Passage provided:

##############################

Washington State’s Chloe Larson reflects on winning program’s first individual Pac-12 swimming title

Washington State swimmer Chloe Larson celebrates winning the program’s first individual Pac-12 title on Feb. 25.  (Courtesy of Juan DeLeon Creative)
By Dan Thompson For The Spokesman-Review

Chloe Larson visited Pullman during her junior year of high school and left with a firm sense that she would be back.

The swim team she would soon join wasn’t a spectacular one or even a middling one by the standards of its conference, the Pac-12: None of Washington State’s swimmers had won a conference championship in any women’s event, and more years than not the Cougars finished last or second to last in the annual Pac-12 championship meet.

But that trajectory has changed the past three years – and Larson is glad to say she was a part of it.

On Thursday, Larson won the 50 freestyle in 22.18 seconds to capture WSU’s first individual Pac-12 title. Her performance helped the Cougars finish with the program’s highest team total (533) at the Pac-12 championships.

“It’s definitely more satisfying to be part of growing a program and changing a culture, and leaving it better than you found it,” Larson said on Tuesday.

On Wednesday, Larson was invited to swim in the 50 and 100 freestyle events at the NCAA national meet, scheduled March 17-20 in Greensboro, North Carolina.

She will be the second Washington State swimmer, after teammate Mackenzie Duarte in 2019, to compete at the women’s nationals during coach Matt Leach’s three seasons with the program.

Before Duarte, the program’s last NCAA qualifier was Michaela Ahlin in 2010.

“It’s gonna be a really cool experience,” said Larson, who grew up in Rapid City, South Dakota. “(It is) something I’ve been hoping for and working for for my four years of college.”

Larson and Duarte are two of the four seniors on the roster – Samantha Howell and Pullman native Taylor McCoy are the others – who have shepherded a culture shift since July 2018, when Leach arrived on campus.

“This is absolutely part of the growth process and the process that we talked about Day 1 coming here,” Leach said of the team’s performance last weekend.

Leach, who grew up in Portland and was an All-America swimmer for four years at Indiana University, had friends who swam at Washington State. He knew the swimming program’s history.

“I knew it would be a colossal undertaking,” Leach said of coming to WSU. “But I look at my history, where I’ve been. That’s been a part of what I’ve had to do, (to) prove people wrong.”

##############################

Data:

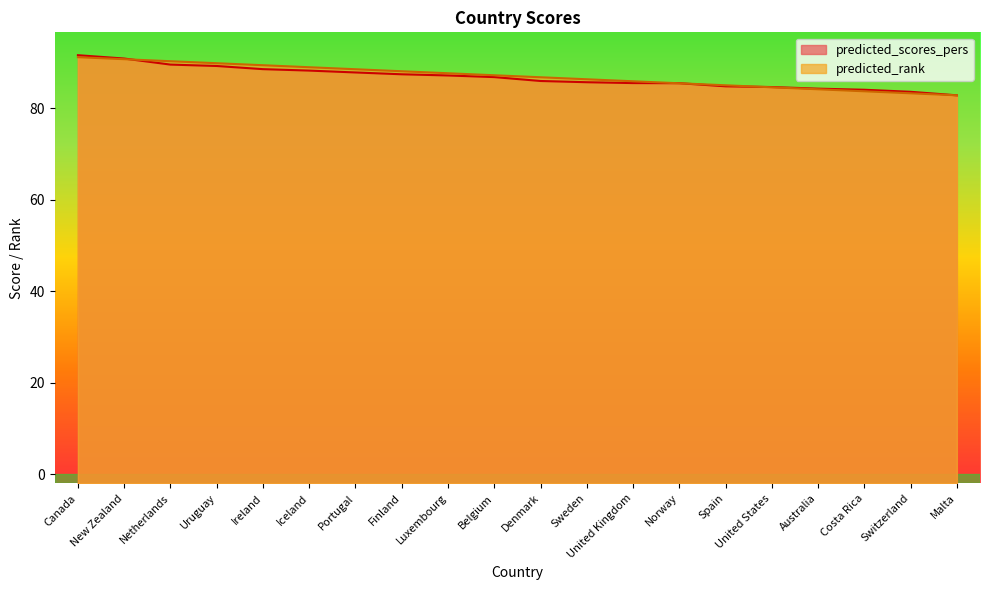

What is the maximum value shown in the chart?

91.6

##############################

Work instructions:
1 – According to the article on Chloe Larson, what was her winning time in the 50 freestyle at the Pac-12 championships?
2 – Render this sentence from the article on Chloe Larson into Spanish: "Before Duarte, the program’s last NCAA qualifier was Michaela Ahlin in 2010."
3 – Write out the part of the article on Chloe Larson that opens with the words containing "On Thursday, Larson" and closes with "Greensboro, North Carolina.".

Per-task answers:
1 – 22.18 seconds

2 – Antes de Duarte, la última nadadora del programa que se clasificó para la NCAA fue Michaela Ahlin en 2010.

3 –
On Thursday, Larson won the 50 freestyle in 22.18 seconds to capture WSU’s first individual Pac-12 title. Her performance helped the Cougars finish with the program’s highest team total (533) at the Pac-12 championships.

“It’s definitely more satisfying to be part of growing a program and changing a culture, and leaving it better than you found it,” Larson said on Tuesday.

On Wednesday, Larson was invited to swim in the 50 and 100 freestyle events at the NCAA national meet, scheduled March 17-20 in Greensboro, North Carolina.